Much to chew on about many meats

Mark A Jobling [pictured here] of the University of Leicester writes about the genetic underpinnings of exotic meats. His essay, called “Flogging a dead horse“, appears in the journal Investigative Genetics [2013, 4:5]:

joblingPeople eat mules, as well as donkeys and horses, and in meat contamination testing, mule meat would appear to be horsemeat, because of the maternal inheritance of mtDNA.

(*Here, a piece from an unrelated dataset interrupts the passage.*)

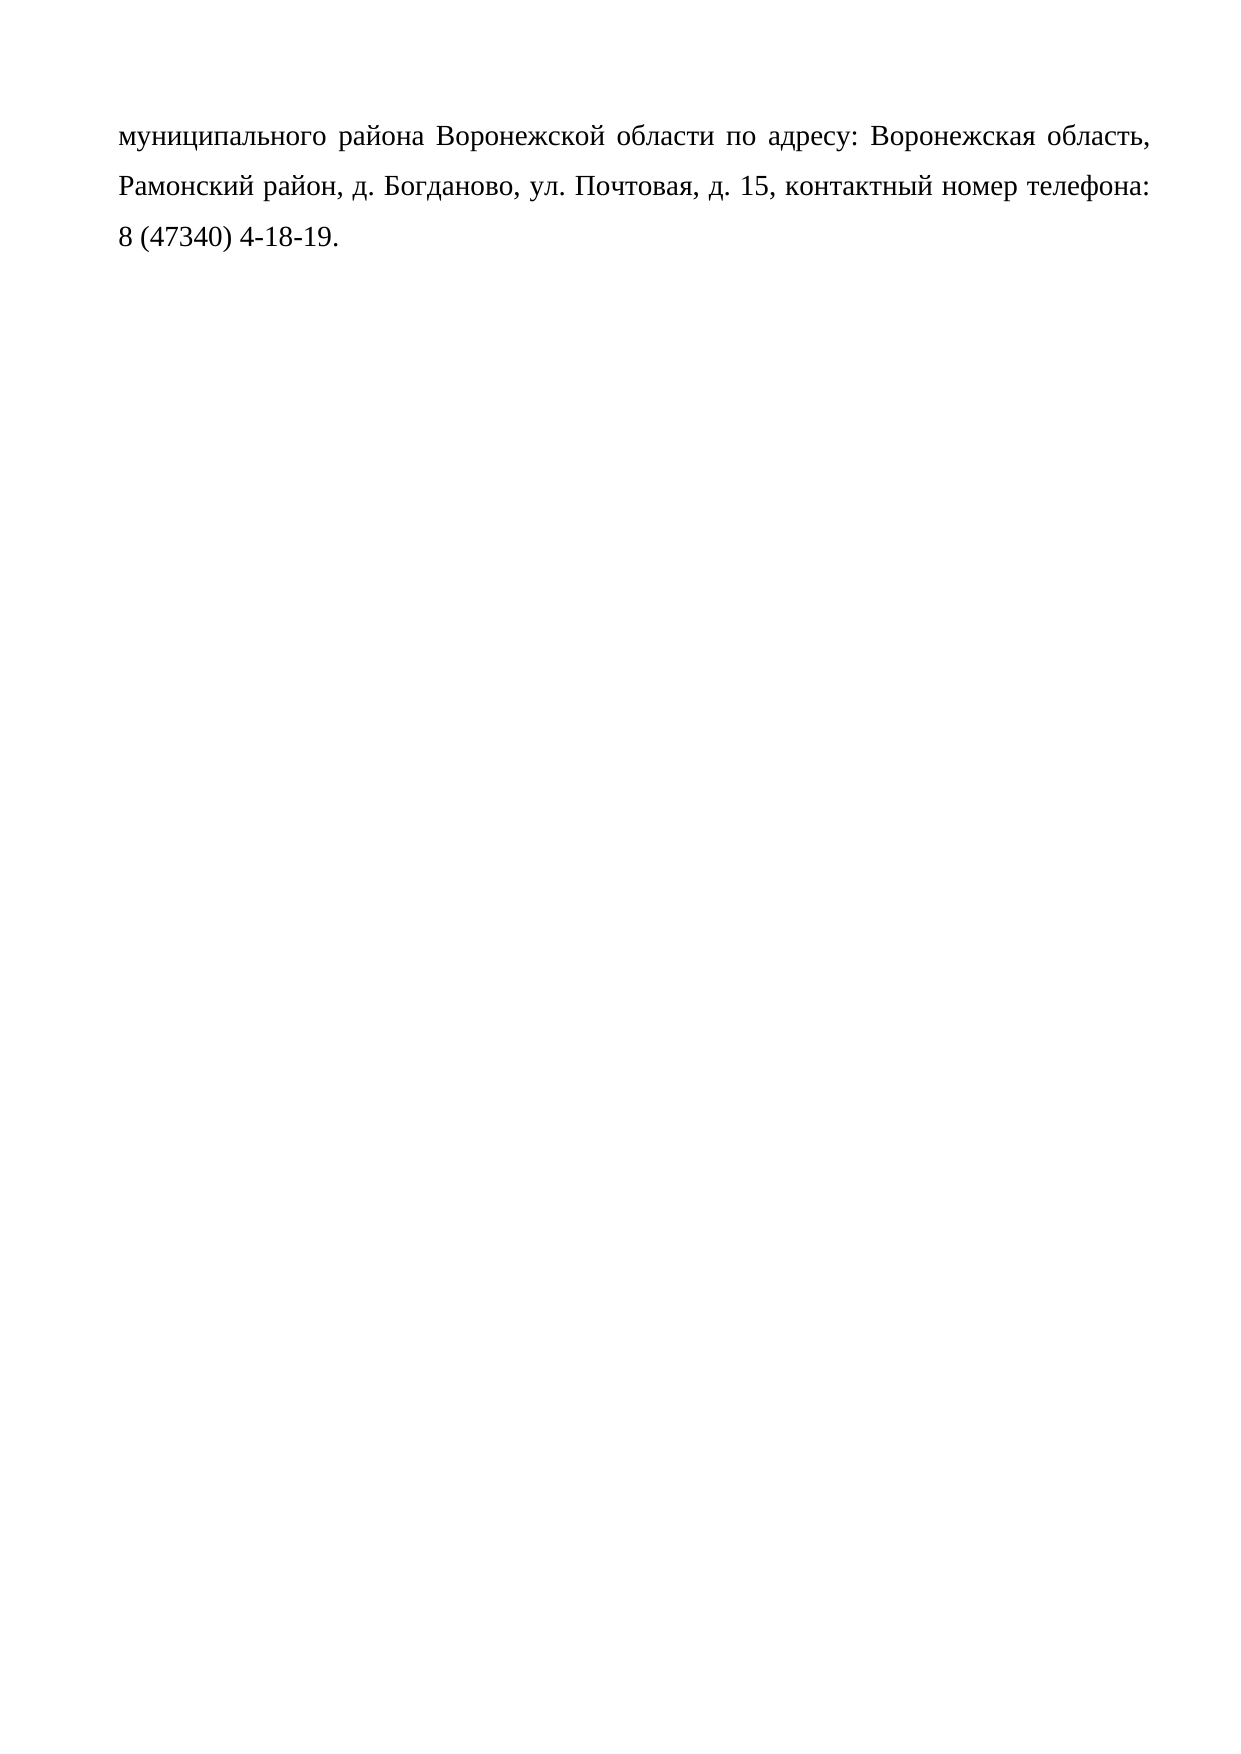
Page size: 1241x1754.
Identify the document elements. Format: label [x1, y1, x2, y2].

Horses have 64 chromosomes, and donkeys 62, so mules and hinnies carry the intermediate odd number 63, which leads to infertility in the hybrids because oocytes fail during meiosis. As Thomas Bewick writes in his A General History of Quadrupeds, ‘Nature has providently stopped the further propagation of these heterogeneous productions, to preserve, uncontaminated, the form of each animal; without which, …every creature, losing its original perfection, would rapidly degenerate’. Occasionally, though, a female mule produces a foal after mating with a male donkey; so rare is this event that the Romans used the phrase Cum mula peperit (when a mule gives birth), equivalent to the English ‘once in a blue moon’. One such product, a healthy female in China who could plough a field by herself at 4 years of age, had 62 chromosomes, a mix of horse and donkey with a bias towards the latter [8].

In the global market-place of the internet, obtaining novel and exotic animal food products is becoming ever easier, and if you have a strong stomach and wonder how broad the scope is, just visit, where you’ll find pretty much everything (except horse…). But are these things really what they say? Contributors to Meat Science, take note – there is work for you to do!